**Input**
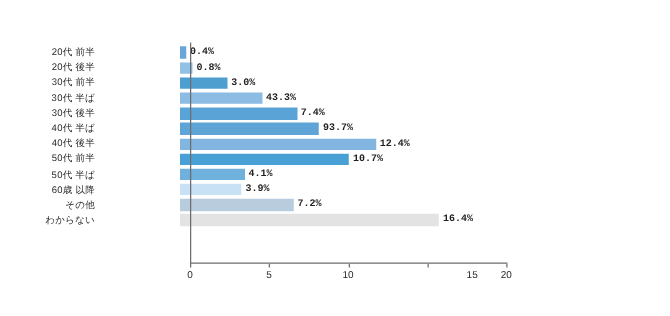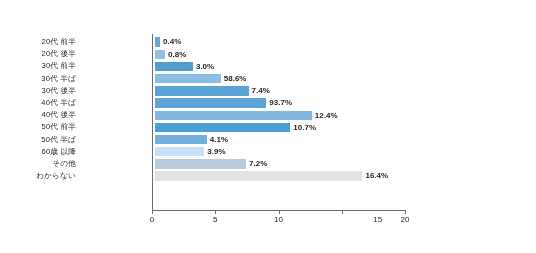--- a/index.html
+++ b/index.html
@@ -58,10 +58,11 @@
 
   .bar-track {
     position: absolute;
-    left: 155px;
+    left: 144px;
     top: 1.4px;
     height: 9.4px;
     width: 253px;              
+    font-family: Liberation Mono, monospace;
   }
 
   .bar {

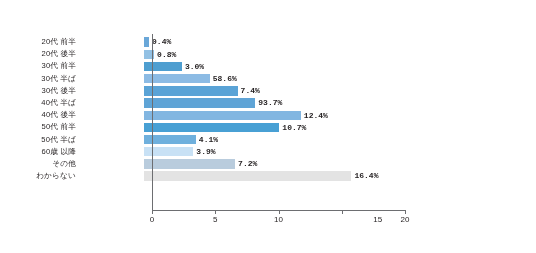--- a/index.html
+++ b/index.html
@@ -155,7 +155,7 @@
         <div class="row-label">30代 半ば</div>
         <div class="bar-track">
           <div class="bar" style="width: 65.78px; background: rgb(140, 187, 228);"></div>
-          <div class="bar-value" style="left: 65.78px;">58.6%</div>
+          <div class="bar-value" style="left: 65.78px;">43.3%</div>
         </div>
       </div>
 

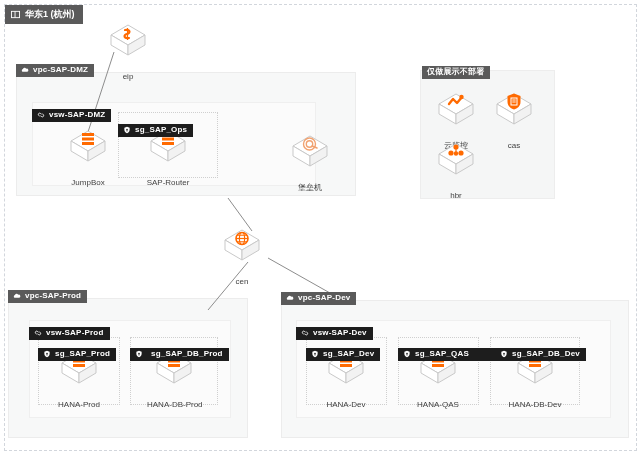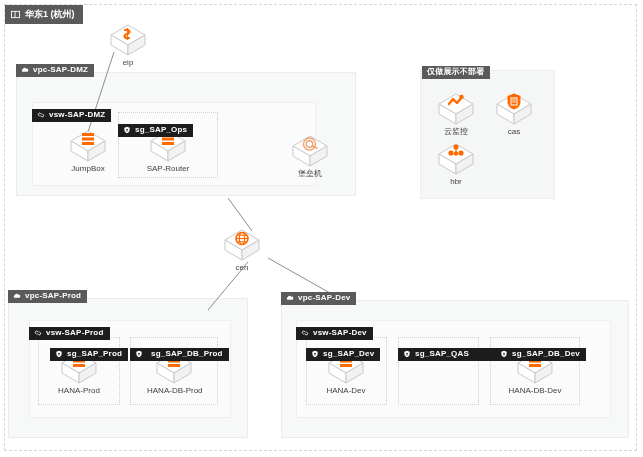--- a/index.html
+++ b/index.html
@@ -84,7 +84,7 @@
   }
   .node .cube svg{display:block;width:40px;height:36px;}
   .node .nlabel{
-    margin-top:0;
+    margin-top:14px;
     font-size:8px;
     color:#3f3f3f;
     line-height:1.2;

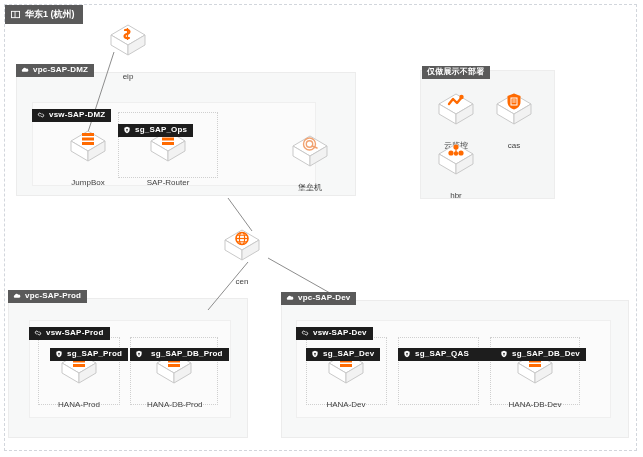--- a/index.html
+++ b/index.html
@@ -314,7 +314,7 @@
   </div>
 
   <div class="sg" style="left:38px;top:337px;width:82px;height:68px;"></div>
-  <div class="tag black" style="left:50px;top:331px;">
+  <div class="tag black" style="left:38px;top:331px;">
     <span class="tag-ico">
       <svg viewBox="0 0 10 10">
           <path d="M5,1 L8.3,2.3 V5 C8.3,7 6.7,8.4 5,9 C3.3,8.4 1.7,7 1.7,5 V2.3 Z" fill="#ffffff"></path>

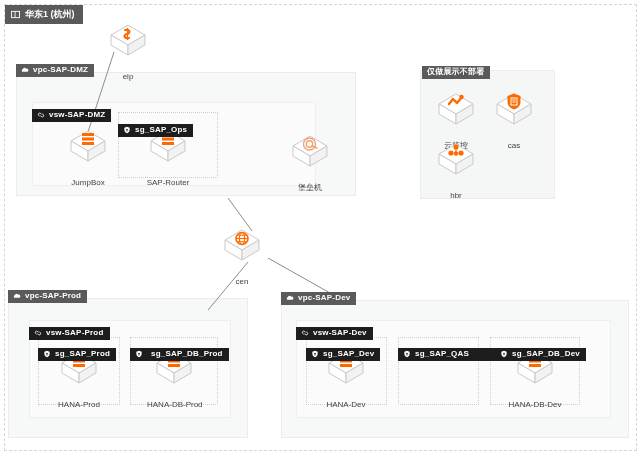--- a/index.html
+++ b/index.html
@@ -420,6 +420,19 @@
     </span>
     <span>sg_SAP_QAS</span>
   </div>
+  <div class="node" style="left:411px;top:350px;">
+    <div class="cube">
+      <svg viewBox="0 0 40 36">
+        <polygon points="20,3 37,13 20,23 3,13" fill="#ffffff" stroke="#c9c9c9" stroke-width="1"></polygon>
+        <polygon points="3,13 20,23 20,33 3,23" fill="#ffffff" stroke="#c9c9c9" stroke-width="1"></polygon>
+        <polygon points="37,13 20,23 20,33 37,23" fill="#f2f2f2" stroke="#c9c9c9" stroke-width="1"></polygon>
+        <rect x="14" y="5" width="12" height="3" fill="#ff6a00"></rect>
+        <rect x="14" y="9.5" width="12" height="3" fill="#ff6a00"></rect>
+        <rect x="14" y="14" width="12" height="3" fill="#ff6a00"></rect>
+      </svg>
+    </div>
+    <div class="nlabel">HANA-QAS</div>
+  </div>
 
   <div class="sg" style="left:490px;top:337px;width:90px;height:68px;"></div>
   <div class="tag black" style="left:472px;top:331px;padding-left:28px;">

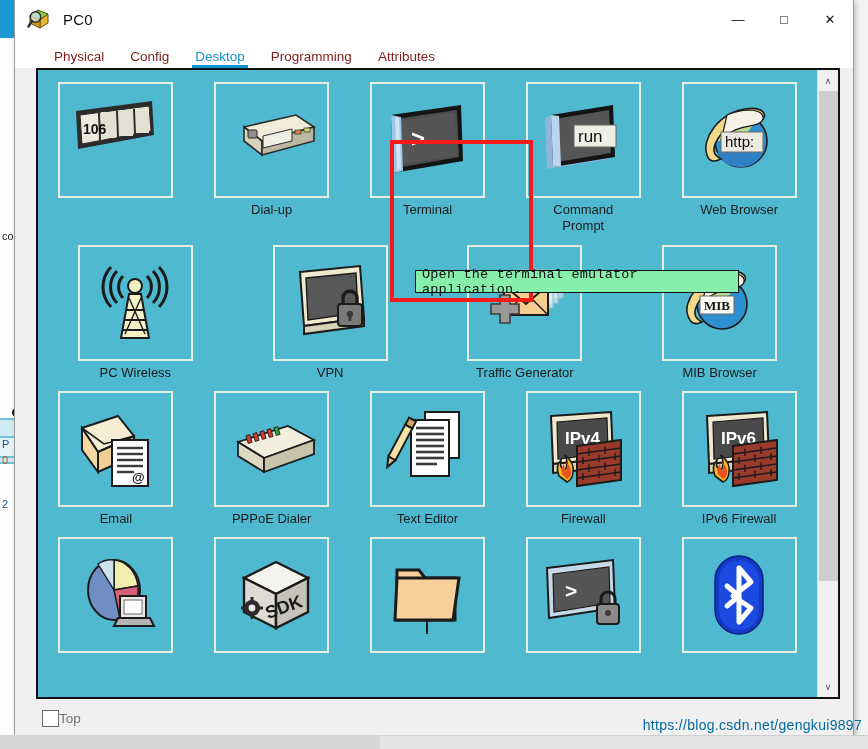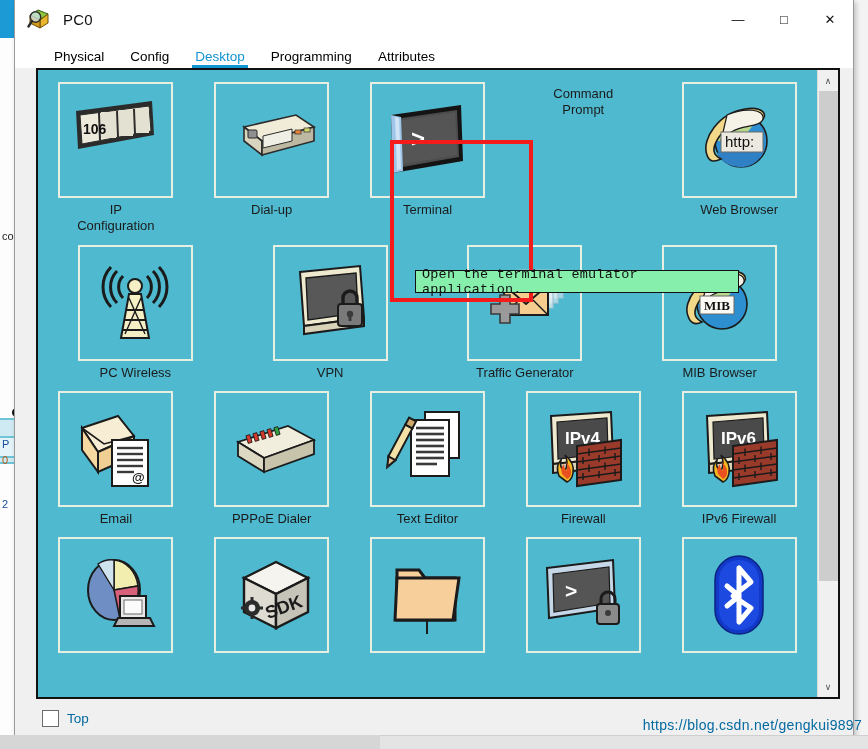--- a/index.html
+++ b/index.html
@@ -63,7 +63,7 @@
     position:relative;
   }
   .tab {
-    position:relative; font-size:13.5px; color:#000000; padding:0 13px 5px 13px;
+    position:relative; font-size:13.5px; color:#7f1d1d; padding:0 13px 5px 13px;
     line-height:1;
   }
   .tab.active { color:#1294d1; }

**Exercise requirements**
Retype the data above exactly, dropping every picture.

**Problem solution**
--- a/index.html
+++ b/index.html
@@ -58,10 +58,11 @@
 
   .bar-track {
     position: absolute;
-    left: 155px;
+    left: 144px;
     top: 1.4px;
     height: 9.4px;
     width: 253px;              
+    font-family: Liberation Mono, monospace;
   }
 
   .bar {

--- a/index.html
+++ b/index.html
@@ -155,7 +155,7 @@
         <div class="row-label">30代 半ば</div>
         <div class="bar-track">
           <div class="bar" style="width: 65.78px; background: rgb(140, 187, 228);"></div>
-          <div class="bar-value" style="left: 65.78px;">58.6%</div>
+          <div class="bar-value" style="left: 65.78px;">43.3%</div>
         </div>
       </div>
 

--- a/index.html
+++ b/index.html
@@ -84,7 +84,7 @@
   }
   .node .cube svg{display:block;width:40px;height:36px;}
   .node .nlabel{
-    margin-top:0;
+    margin-top:14px;
     font-size:8px;
     color:#3f3f3f;
     line-height:1.2;

--- a/index.html
+++ b/index.html
@@ -314,7 +314,7 @@
   </div>
 
   <div class="sg" style="left:38px;top:337px;width:82px;height:68px;"></div>
-  <div class="tag black" style="left:50px;top:331px;">
+  <div class="tag black" style="left:38px;top:331px;">
     <span class="tag-ico">
       <svg viewBox="0 0 10 10">
           <path d="M5,1 L8.3,2.3 V5 C8.3,7 6.7,8.4 5,9 C3.3,8.4 1.7,7 1.7,5 V2.3 Z" fill="#ffffff"></path>

--- a/index.html
+++ b/index.html
@@ -420,6 +420,19 @@
     </span>
     <span>sg_SAP_QAS</span>
   </div>
+  <div class="node" style="left:411px;top:350px;">
+    <div class="cube">
+      <svg viewBox="0 0 40 36">
+        <polygon points="20,3 37,13 20,23 3,13" fill="#ffffff" stroke="#c9c9c9" stroke-width="1"></polygon>
+        <polygon points="3,13 20,23 20,33 3,23" fill="#ffffff" stroke="#c9c9c9" stroke-width="1"></polygon>
+        <polygon points="37,13 20,23 20,33 37,23" fill="#f2f2f2" stroke="#c9c9c9" stroke-width="1"></polygon>
+        <rect x="14" y="5" width="12" height="3" fill="#ff6a00"></rect>
+        <rect x="14" y="9.5" width="12" height="3" fill="#ff6a00"></rect>
+        <rect x="14" y="14" width="12" height="3" fill="#ff6a00"></rect>
+      </svg>
+    </div>
+    <div class="nlabel">HANA-QAS</div>
+  </div>
 
   <div class="sg" style="left:490px;top:337px;width:90px;height:68px;"></div>
   <div class="tag black" style="left:472px;top:331px;padding-left:28px;">

--- a/index.html
+++ b/index.html
@@ -63,7 +63,7 @@
     position:relative;
   }
   .tab {
-    position:relative; font-size:13.5px; color:#000000; padding:0 13px 5px 13px;
+    position:relative; font-size:13.5px; color:#7f1d1d; padding:0 13px 5px 13px;
     line-height:1;
   }
   .tab.active { color:#1294d1; }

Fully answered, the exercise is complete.